Project connects two distant generations

You are currently viewing Project connects two distant generations

By Jaime Thomas

In the nearly eight decades since Helen Macura was Molly O’Brien’s age, life around Granville has changed a bit.

The pharmacy served the best hot chocolate, for example, and there was a movie theater right in the village. Macura was one of 13 children of a Czechoslovakian couple, and she sometimes earned money as a teenager by washing other families’ after-dinner dishes.
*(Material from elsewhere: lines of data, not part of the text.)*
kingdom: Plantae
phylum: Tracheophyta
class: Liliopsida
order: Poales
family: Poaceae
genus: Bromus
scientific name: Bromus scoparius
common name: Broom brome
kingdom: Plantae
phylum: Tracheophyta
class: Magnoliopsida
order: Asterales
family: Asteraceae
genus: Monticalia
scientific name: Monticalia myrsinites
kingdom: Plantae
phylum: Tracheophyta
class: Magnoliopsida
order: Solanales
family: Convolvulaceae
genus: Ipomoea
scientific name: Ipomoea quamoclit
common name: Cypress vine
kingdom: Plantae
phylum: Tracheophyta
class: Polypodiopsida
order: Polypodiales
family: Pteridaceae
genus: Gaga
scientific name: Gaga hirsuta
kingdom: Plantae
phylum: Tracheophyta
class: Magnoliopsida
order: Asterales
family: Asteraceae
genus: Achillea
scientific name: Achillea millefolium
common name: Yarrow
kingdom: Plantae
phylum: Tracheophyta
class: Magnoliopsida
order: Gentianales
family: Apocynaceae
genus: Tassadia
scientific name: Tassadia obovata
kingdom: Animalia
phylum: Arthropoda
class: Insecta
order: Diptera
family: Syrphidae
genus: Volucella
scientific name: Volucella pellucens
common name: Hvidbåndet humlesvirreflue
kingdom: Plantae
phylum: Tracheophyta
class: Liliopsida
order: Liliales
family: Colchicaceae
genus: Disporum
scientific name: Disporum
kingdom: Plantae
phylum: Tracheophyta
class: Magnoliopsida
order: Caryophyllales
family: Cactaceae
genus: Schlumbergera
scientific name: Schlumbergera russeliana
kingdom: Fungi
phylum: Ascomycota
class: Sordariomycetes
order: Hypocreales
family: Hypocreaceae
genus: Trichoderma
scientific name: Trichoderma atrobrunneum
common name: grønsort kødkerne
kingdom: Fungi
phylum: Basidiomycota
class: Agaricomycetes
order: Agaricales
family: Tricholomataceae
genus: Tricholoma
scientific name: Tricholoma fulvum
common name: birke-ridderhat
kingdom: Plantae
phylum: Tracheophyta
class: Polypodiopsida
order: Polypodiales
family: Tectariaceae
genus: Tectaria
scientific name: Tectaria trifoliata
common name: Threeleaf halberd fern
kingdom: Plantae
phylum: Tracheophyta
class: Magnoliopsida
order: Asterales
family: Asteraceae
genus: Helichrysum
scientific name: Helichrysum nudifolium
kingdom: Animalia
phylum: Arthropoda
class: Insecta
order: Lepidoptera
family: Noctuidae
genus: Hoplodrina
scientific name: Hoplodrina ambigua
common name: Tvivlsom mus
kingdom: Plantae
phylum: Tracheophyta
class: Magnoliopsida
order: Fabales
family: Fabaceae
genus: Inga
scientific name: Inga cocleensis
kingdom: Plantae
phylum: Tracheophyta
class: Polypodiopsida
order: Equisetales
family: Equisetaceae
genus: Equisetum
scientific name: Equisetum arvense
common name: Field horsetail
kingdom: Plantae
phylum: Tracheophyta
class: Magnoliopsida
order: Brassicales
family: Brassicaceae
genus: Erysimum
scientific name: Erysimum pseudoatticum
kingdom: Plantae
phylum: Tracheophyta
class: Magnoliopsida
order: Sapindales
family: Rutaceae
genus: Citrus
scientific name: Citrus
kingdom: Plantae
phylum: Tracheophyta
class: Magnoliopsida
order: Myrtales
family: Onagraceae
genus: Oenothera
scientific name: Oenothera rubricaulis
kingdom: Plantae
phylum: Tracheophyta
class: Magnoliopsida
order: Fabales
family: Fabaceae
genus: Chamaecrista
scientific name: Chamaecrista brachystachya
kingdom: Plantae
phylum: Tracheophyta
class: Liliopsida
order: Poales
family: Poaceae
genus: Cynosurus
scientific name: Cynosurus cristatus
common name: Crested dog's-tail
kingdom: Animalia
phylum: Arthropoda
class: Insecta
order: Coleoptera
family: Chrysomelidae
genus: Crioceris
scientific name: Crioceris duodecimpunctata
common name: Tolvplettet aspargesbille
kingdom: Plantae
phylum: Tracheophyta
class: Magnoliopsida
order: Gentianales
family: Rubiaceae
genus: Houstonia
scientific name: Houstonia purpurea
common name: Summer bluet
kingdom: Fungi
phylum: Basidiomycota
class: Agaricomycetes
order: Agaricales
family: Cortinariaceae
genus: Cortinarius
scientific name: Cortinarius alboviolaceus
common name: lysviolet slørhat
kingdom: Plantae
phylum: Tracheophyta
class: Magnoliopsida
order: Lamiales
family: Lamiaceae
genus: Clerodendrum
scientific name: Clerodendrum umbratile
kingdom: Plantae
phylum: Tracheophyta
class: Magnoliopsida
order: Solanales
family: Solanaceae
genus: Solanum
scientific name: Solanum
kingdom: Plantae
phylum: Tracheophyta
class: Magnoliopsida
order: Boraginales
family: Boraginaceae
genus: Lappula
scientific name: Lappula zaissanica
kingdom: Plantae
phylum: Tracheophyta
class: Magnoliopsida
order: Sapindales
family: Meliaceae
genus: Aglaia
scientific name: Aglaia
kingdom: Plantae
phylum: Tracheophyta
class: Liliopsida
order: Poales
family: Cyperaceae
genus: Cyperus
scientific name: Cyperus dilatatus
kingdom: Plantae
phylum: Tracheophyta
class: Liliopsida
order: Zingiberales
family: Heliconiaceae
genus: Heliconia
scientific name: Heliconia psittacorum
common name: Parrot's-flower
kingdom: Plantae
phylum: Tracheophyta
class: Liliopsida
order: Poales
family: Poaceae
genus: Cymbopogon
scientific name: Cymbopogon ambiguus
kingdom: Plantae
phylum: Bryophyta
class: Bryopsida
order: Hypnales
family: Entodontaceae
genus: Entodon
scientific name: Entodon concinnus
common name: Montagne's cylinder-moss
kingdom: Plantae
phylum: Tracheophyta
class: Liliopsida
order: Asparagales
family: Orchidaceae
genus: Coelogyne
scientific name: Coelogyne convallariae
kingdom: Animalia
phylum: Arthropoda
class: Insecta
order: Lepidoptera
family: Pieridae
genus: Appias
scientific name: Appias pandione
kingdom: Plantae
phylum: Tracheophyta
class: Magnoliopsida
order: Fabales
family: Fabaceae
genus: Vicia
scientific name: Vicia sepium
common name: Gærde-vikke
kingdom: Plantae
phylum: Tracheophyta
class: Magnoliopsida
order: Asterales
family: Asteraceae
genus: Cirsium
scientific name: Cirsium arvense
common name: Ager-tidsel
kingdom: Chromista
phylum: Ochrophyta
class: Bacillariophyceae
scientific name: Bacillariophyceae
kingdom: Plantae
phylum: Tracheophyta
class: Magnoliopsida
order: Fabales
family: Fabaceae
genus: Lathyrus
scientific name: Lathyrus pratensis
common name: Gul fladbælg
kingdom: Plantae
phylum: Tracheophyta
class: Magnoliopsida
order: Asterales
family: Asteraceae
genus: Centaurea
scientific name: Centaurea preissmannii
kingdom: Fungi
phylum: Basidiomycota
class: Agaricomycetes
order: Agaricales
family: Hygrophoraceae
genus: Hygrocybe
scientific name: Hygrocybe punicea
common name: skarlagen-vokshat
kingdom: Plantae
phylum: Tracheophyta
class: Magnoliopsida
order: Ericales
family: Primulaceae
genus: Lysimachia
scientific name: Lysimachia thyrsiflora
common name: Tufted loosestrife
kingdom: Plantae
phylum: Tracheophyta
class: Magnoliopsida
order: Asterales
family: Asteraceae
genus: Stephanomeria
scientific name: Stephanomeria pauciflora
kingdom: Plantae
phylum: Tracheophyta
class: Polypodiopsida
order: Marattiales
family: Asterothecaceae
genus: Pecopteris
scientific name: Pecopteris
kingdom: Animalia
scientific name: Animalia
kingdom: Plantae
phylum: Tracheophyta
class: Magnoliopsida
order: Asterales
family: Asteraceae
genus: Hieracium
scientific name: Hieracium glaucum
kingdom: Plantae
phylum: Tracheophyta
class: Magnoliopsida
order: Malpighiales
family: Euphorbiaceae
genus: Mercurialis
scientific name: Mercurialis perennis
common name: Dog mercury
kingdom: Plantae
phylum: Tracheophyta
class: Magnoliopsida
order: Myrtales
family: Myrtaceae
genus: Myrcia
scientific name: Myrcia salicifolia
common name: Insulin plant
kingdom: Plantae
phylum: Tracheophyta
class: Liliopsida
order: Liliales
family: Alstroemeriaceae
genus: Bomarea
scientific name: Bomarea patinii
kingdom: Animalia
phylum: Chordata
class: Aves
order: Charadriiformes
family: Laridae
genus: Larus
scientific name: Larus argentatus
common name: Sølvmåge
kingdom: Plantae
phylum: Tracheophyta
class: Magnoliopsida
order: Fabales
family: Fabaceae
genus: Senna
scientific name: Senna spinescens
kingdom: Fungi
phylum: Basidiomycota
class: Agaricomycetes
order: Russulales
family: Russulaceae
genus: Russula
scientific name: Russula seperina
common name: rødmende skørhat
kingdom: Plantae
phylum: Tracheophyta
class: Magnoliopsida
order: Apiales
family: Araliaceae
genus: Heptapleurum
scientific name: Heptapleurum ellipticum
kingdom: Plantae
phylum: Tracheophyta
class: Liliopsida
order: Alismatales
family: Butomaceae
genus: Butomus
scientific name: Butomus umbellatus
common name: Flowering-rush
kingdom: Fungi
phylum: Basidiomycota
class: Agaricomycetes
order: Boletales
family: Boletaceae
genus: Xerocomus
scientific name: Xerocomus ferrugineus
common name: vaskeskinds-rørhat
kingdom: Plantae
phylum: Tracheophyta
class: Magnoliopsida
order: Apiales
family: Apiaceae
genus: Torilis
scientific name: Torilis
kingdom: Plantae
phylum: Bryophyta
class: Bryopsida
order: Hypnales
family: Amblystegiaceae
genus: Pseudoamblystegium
Fourteen-year-old O’Brien learned these little slices-of-life and more about Macura, who turns 91 Monday, while completing a project last spring.

Under the direction of Ann O’Brien, her eighth-grade teacher, O’Brien chose to interview an elder to compile an oral history.

“We were supposed to do an oral history of someone much older than us. I thought it would be a good story, and I thought she’d know a lot about Granville,” O’Brien said. She’d never before met Macura, who is very involved in the community. After they spoke, O’Brien put together her project, for which she got a perfect 100.

Macura thought O’Brien did a fantastic, detailed job.

“When I read it, I was surprised she had covered the story so thoroughly,” she said.” I thought that she did a remarkable job for someone that age.”

She said she was honored and “very flattered” that O’Brien chose to learn about her, rather than someone of more means.

“Granville is full of prominent people, and I come from a humble background,” she said. Though O’Brien’s book offers facts about Macura’s life, it also includes her observations on how the community has changed over time.

“She valued her education and enjoyed going to school each and every day. Helen said that children back in her day had fun with what they had and didn’t complain. She said that Granville was a very family oriented village. Helen said that it isn’t like this anymore, how there isn’t much trust and how nobody knows each other anymore like they used to,” O’Brien wrote.

She worked her way through Macura’s childhood getting banana splits at Bernardos, her work sewing cots for soldiers in WWII, her accomplished nursing career and her present day involvement with a number of organizations.

O’Brien said through her book she learned a lot about Granville during Helen’s time, and took the project further than any she’s previously done.

“Sometimes we take things in life for granted, and it’s important to learn things about the past. I thought it was interesting to learn how Granville was so small and close knit and everybody knew everybody,” she said.

Macura thought the idea behind the project was important for similar reasons.

“It’s not the generation today that made this country what it is; it was the generations of the past,” she said.